Reproduce the records below exactly, leaving out any pictures.

People photos with keypoints
====================

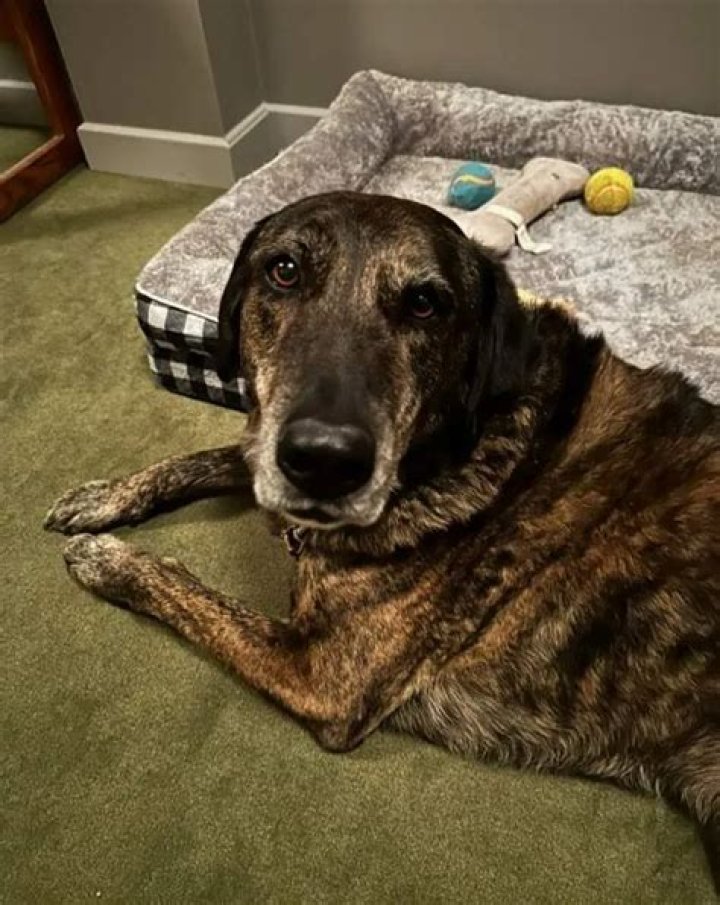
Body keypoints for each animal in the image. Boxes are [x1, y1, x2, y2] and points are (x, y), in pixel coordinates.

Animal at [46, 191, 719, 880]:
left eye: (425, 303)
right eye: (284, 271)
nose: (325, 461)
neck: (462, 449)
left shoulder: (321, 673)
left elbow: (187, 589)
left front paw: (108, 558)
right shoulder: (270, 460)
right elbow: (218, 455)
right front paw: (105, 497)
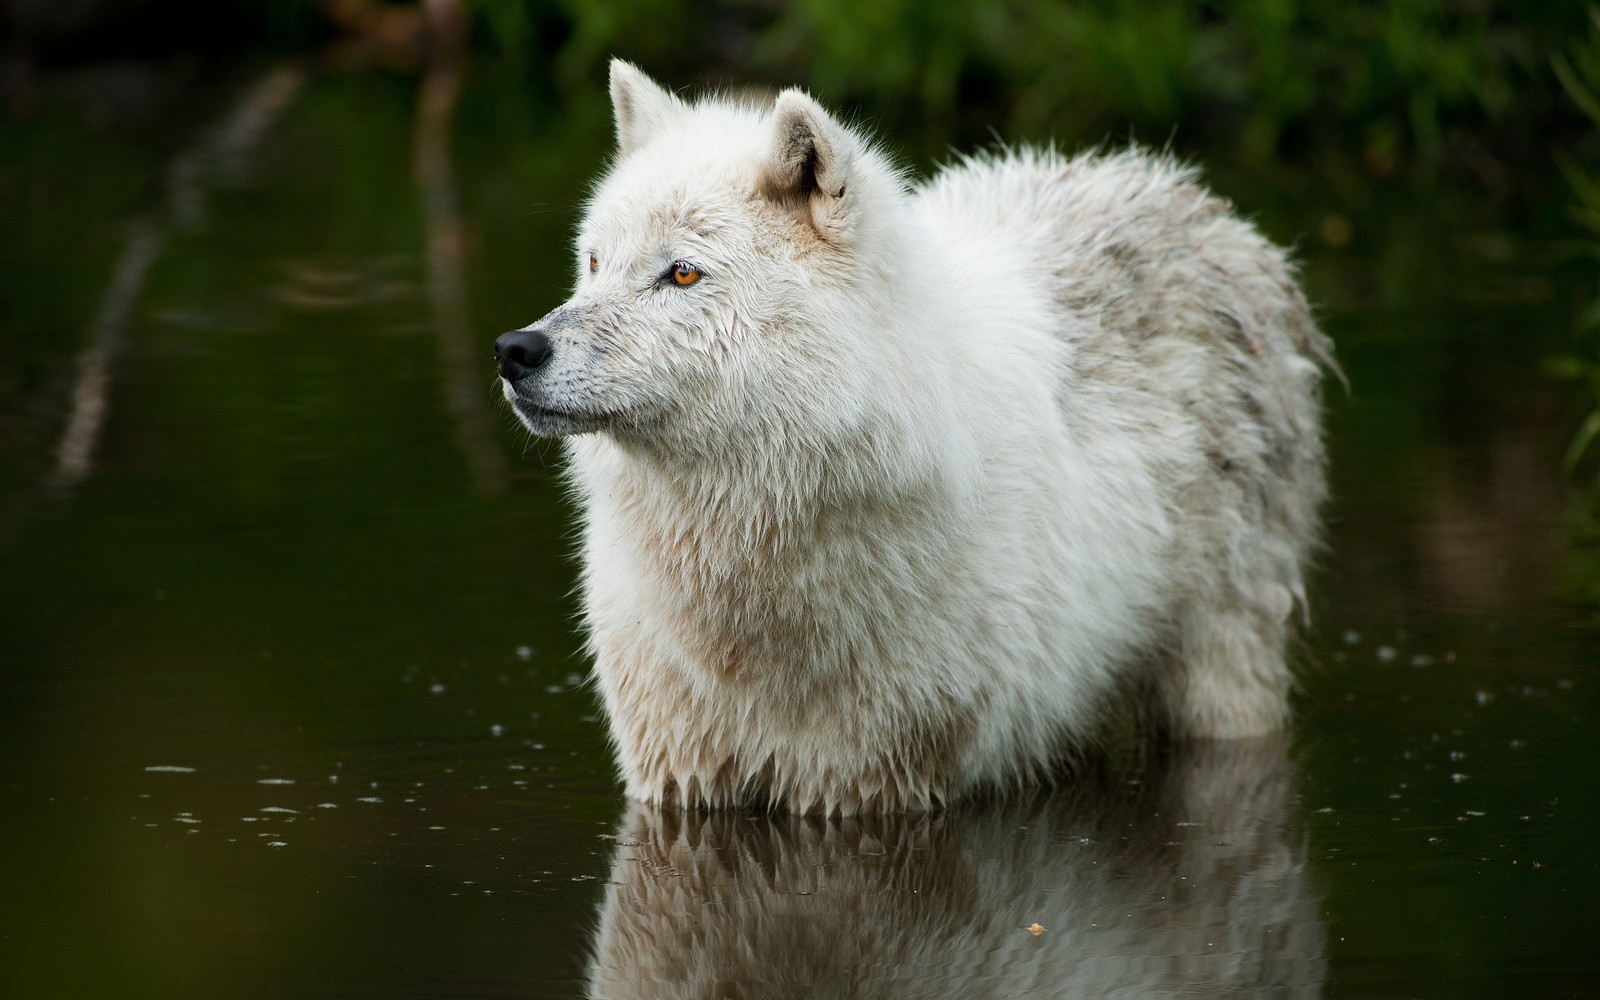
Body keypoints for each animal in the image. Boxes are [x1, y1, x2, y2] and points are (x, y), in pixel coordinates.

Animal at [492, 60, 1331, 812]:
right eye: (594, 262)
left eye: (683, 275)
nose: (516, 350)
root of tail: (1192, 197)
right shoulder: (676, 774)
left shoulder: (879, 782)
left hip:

====================

● **Answer area**
Body keypoints for each animal in the image. Boxes are [x1, y1, x2, y2] and points are (x, y), in pixel coordinates.

Animal at [46, 191, 719, 880]:
left eye: (425, 303)
right eye: (284, 271)
nose: (325, 461)
neck: (462, 449)
left shoulder: (321, 673)
left elbow: (187, 589)
left front paw: (108, 558)
right shoulder: (270, 460)
right elbow: (218, 455)
right front paw: (105, 497)
Body keypoints for each animal in the image. Boxes are [x1, y1, x2, y2] and points are (x, y), in pixel coordinates.

Animal at [492, 60, 1331, 812]:
right eye: (594, 262)
left eye: (683, 275)
nose: (516, 350)
root of tail: (1192, 197)
right shoulder: (676, 774)
left shoulder: (879, 782)
left hip:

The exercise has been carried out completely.